Could all of the entries be written out exactly, with any pictures omitted?

• **Exercise data**

= = = = = = =

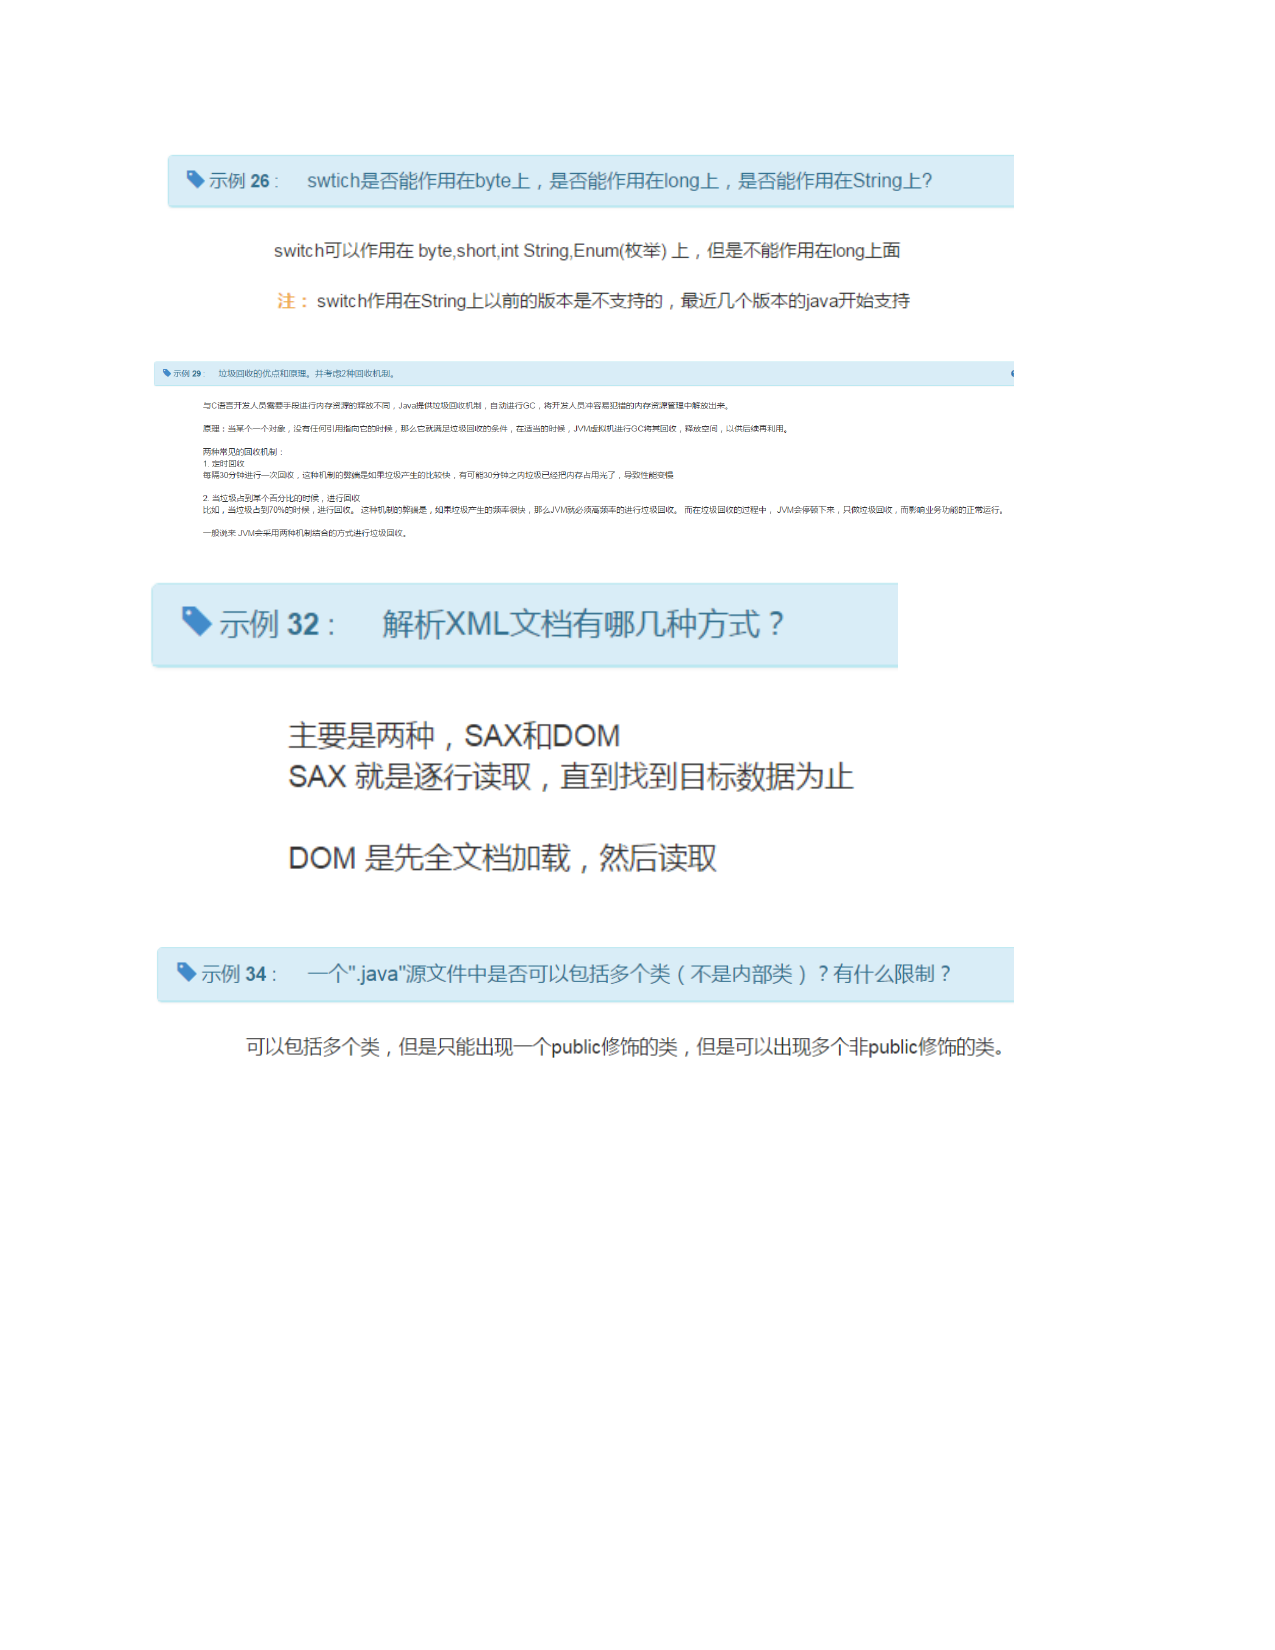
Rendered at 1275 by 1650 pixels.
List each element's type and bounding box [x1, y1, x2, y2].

picture [150, 150, 1014, 330]
picture [150, 577, 898, 916]
picture [150, 943, 1014, 1073]
picture [150, 357, 1014, 550]
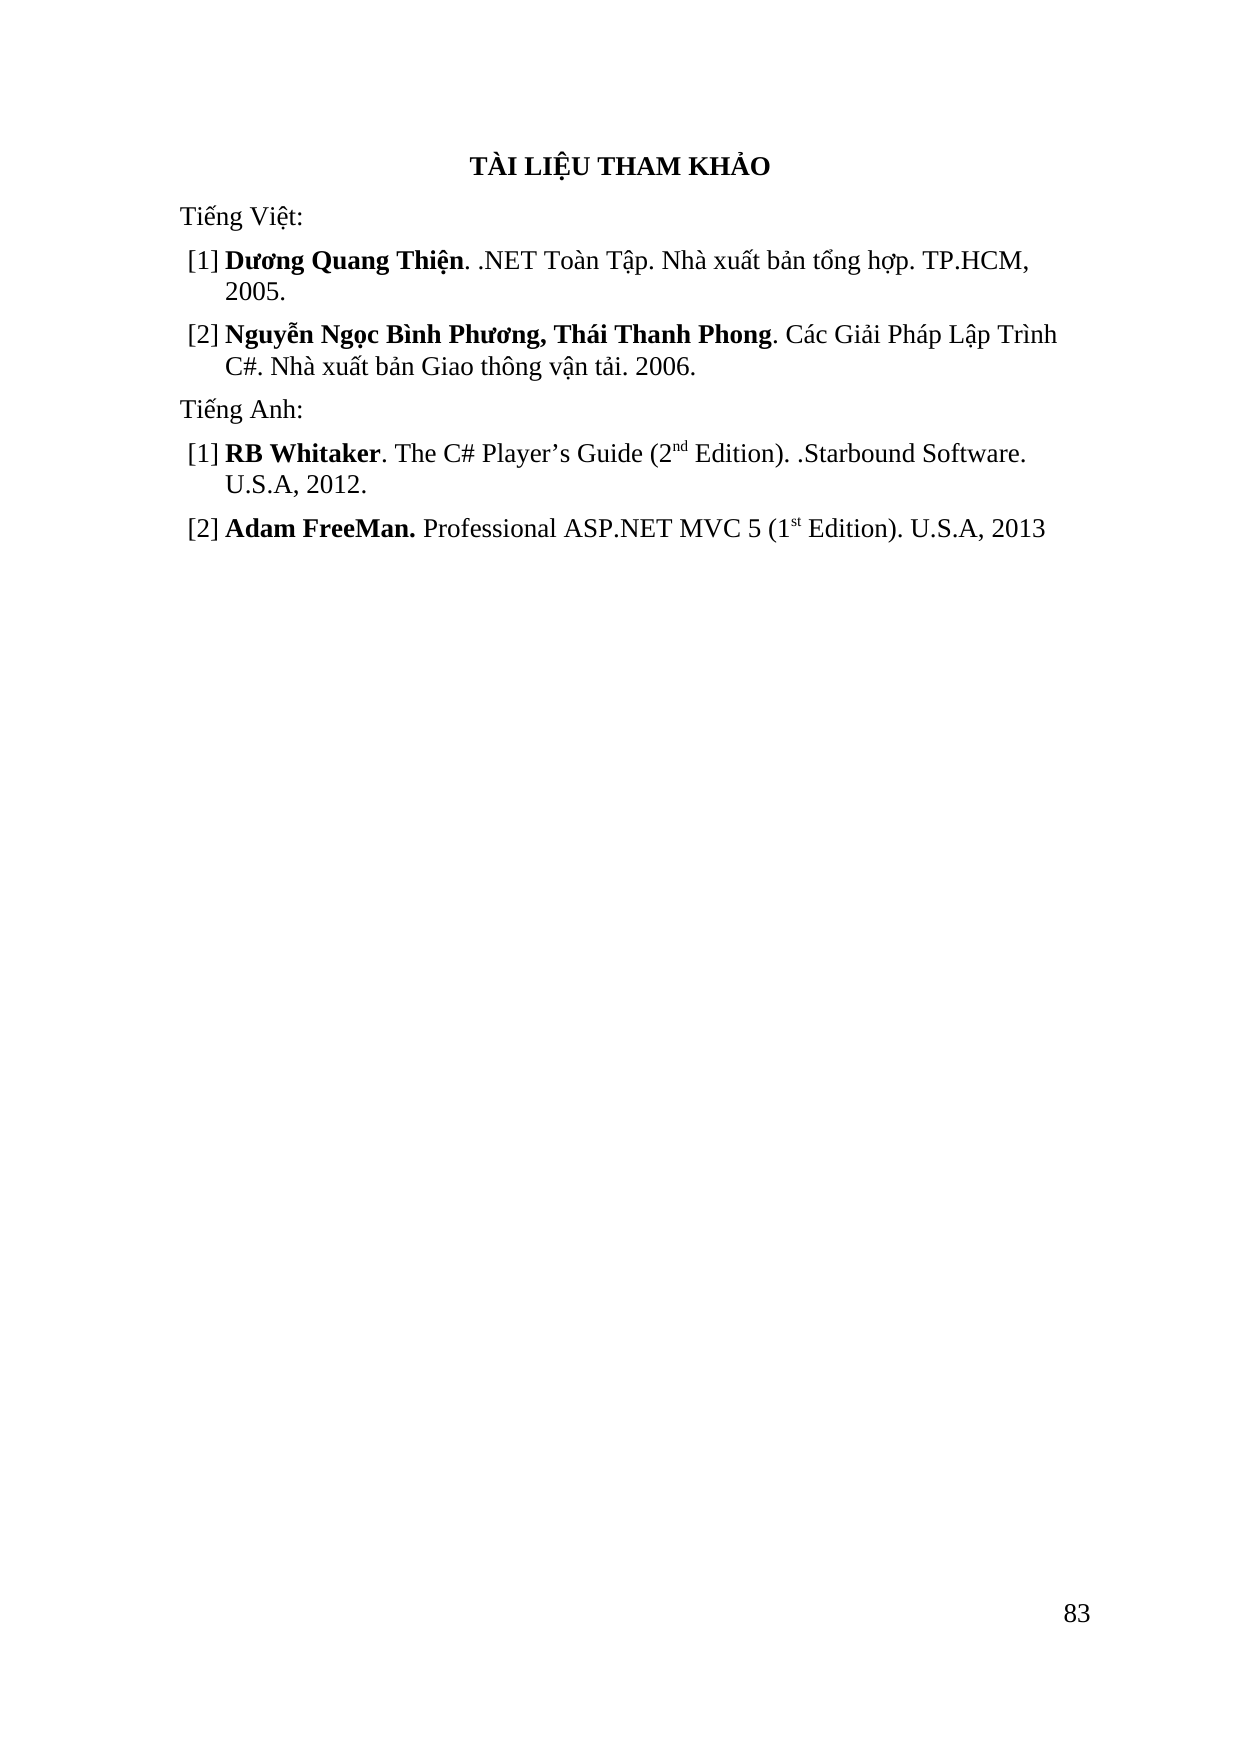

= = = = = = =

• **Your solution**
Rendered at 1275 by 1650 pixels.
List each element's type and bounding box [x1, y1, x2, y2].

picture [150, 150, 1014, 330]
picture [150, 577, 898, 916]
picture [150, 943, 1014, 1073]
picture [150, 357, 1014, 550]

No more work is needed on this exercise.